Built in 1974, the structure crosses the Christina just west of the Delaware, carrying 90,000 vehicles a day.
The $35 million repair job is, by any measure, a massive undertaking, aided by emergency shipments of materials and equipment from job sites as far away as Texas and Washington. That includes giant, cylindrical cages made of steel rebar, purchased from an ongoing project at the Tappan Zee Bridge in New York, said engineer Javier G. Torrijos, DelDOT's assistant director of construction.
"We got parts from all over the country," Torrijos said.
A passing motorist called 911 in April to report that the bridge appeared out of alignment, according to a chronology provided by state officials. A DelDOT consultant then inspected the site but deemed it OK. The department's bridge division did not learn of the issue until May 29, when an engineering firm reported concerns. After further inspection, the bridge was closed June 2.
Four sets of concrete piers were found to be leaning by as much as 2.3 degrees from their proper vertical alignment, as the bottoms of the support piers had started to shift sideways, underneath the busy lanes of traffic overhead.
Up on top, the bridge decks on both the northbound and southbound lanes also were tilted. The concrete barriers separating the two sides, normally flush with each other, were separated by as much as 18 inches.
State officials say there is no doubt that the 50,000 tons of dirt is the culprit. Indeed, the bridge realigned itself somewhat once the dirt was removed, said engineer Barry Benton, DelDOT's assistant director for bridges.
The dirt had compressed the underlying soft soil, forcing it sideways, he said.
"It's kind of like you've put peanut butter between two hard surfaces," Benton said.

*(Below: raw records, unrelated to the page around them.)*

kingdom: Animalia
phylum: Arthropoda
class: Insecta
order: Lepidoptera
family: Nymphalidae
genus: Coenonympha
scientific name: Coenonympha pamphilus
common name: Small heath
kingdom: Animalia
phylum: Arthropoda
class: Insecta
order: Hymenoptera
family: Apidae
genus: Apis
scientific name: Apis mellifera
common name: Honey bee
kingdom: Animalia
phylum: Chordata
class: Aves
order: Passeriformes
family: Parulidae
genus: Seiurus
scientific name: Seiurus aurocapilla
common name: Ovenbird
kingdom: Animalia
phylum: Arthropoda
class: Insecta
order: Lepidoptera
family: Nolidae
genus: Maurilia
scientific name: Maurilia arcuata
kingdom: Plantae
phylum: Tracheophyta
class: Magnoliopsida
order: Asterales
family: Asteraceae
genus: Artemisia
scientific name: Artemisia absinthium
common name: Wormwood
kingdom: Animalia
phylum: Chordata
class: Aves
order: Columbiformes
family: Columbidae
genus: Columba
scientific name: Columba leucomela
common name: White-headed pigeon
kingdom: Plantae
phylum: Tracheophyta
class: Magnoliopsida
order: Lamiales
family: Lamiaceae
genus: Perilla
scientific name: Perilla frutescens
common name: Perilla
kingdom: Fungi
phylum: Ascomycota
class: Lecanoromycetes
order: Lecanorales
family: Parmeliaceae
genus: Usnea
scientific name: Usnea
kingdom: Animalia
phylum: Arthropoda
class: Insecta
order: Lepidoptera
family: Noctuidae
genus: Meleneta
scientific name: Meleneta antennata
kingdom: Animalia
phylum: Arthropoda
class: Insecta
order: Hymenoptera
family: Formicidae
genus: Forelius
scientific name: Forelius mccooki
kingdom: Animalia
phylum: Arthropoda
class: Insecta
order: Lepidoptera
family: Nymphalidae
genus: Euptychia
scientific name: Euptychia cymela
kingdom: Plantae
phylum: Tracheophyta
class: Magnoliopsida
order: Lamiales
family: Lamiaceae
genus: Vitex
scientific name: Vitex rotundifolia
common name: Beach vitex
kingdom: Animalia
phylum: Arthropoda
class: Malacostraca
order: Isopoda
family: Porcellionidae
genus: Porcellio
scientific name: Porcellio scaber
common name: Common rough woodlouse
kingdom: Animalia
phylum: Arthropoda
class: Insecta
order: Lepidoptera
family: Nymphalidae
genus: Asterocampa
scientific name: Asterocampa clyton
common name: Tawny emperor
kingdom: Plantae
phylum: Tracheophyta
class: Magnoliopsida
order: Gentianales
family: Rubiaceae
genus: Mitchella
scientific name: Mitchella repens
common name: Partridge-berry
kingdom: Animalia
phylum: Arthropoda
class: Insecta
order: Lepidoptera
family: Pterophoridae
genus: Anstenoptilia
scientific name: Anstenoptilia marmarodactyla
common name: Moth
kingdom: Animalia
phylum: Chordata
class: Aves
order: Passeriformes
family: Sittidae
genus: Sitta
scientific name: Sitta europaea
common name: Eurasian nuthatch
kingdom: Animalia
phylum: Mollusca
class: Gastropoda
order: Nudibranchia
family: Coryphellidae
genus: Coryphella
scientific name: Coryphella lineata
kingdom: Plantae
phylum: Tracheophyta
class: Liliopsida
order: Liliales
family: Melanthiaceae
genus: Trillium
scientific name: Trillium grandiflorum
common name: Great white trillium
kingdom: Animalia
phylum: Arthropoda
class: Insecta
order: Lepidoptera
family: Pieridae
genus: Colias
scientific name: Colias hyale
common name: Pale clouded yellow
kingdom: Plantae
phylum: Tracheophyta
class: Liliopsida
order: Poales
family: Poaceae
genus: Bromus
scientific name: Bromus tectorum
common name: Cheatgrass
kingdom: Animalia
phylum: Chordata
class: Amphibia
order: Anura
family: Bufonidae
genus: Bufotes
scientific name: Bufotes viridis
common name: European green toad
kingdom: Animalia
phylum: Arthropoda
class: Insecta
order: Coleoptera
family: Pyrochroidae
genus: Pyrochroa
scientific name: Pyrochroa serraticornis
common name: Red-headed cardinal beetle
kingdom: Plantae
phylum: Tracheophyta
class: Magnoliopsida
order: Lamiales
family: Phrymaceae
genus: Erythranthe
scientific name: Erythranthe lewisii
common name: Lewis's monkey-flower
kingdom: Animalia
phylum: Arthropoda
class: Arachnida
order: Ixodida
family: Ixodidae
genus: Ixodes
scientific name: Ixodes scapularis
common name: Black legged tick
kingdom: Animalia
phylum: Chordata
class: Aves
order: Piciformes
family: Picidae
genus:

Engineers considered tearing down and rebuilding the leaning portion of the bridge, but ultimately decided that a repair job was better, as it would get the roadway back in service many months sooner.
Though faster than building a new bridge from scratch, working underneath an existing structure presented challenges.
Contractors needed low-clearance rigs to drill the 150-foot shafts underneath the existing bridge deck, which is just 50 feet high. The steel rebar cages were then lowered into the shafts from above, through holes cut into the existing bridge deck.
Each cage weighs 50,000 pounds - equal to the combined weight of 10 Ford F-150 pickup trucks. There are 32 such cages in all, four surrounding each of the piers that were compromised.
The project was designed by AECOM, a global firm based in Los Angeles, and the lead contractor is J.D. Eckman Inc. of Atglen, Chester County.
The area surrounding the bridge is largely industrial, and various construction materials are stored there. The construction firm that stored the dirt under the bridge, on a leased parcel of land, was Keogh Contracting Co. of Wilmington. Company officials did not return a request for comment, though in June, speaking to the Wilmington News Journal, owner James Thomas expressed a willingness to cooperate. The state has retained counsel to see if any funds for the repair job can be recouped.
Michael J. Chajes, a University of Delaware professor of civil and environmental engineering, agreed that repairing the bridge was preferable to rebuilding.
"Once they discovered what happened, I think the situation has been handled pretty well," said Chajes, who is not involved with the project but has visited the site.
The project involves two kinds of fixes.
Four concrete piers were found to be leaning enough that engineers decided to replace them. That required the construction of 16 temporary steel towers - four surrounding each concrete pier - to hold that section of the bridge until the piers can be replaced.
The degree of leaning was insignificant in four other piers, engineer Benton said. With those, the design calls for pouring new concrete footings around the existing piers.
In both cases, underneath the four new piers and under the four that are not being replaced, the structure is supported underground by the new concrete columns, which extend 150 feet down to bedrock.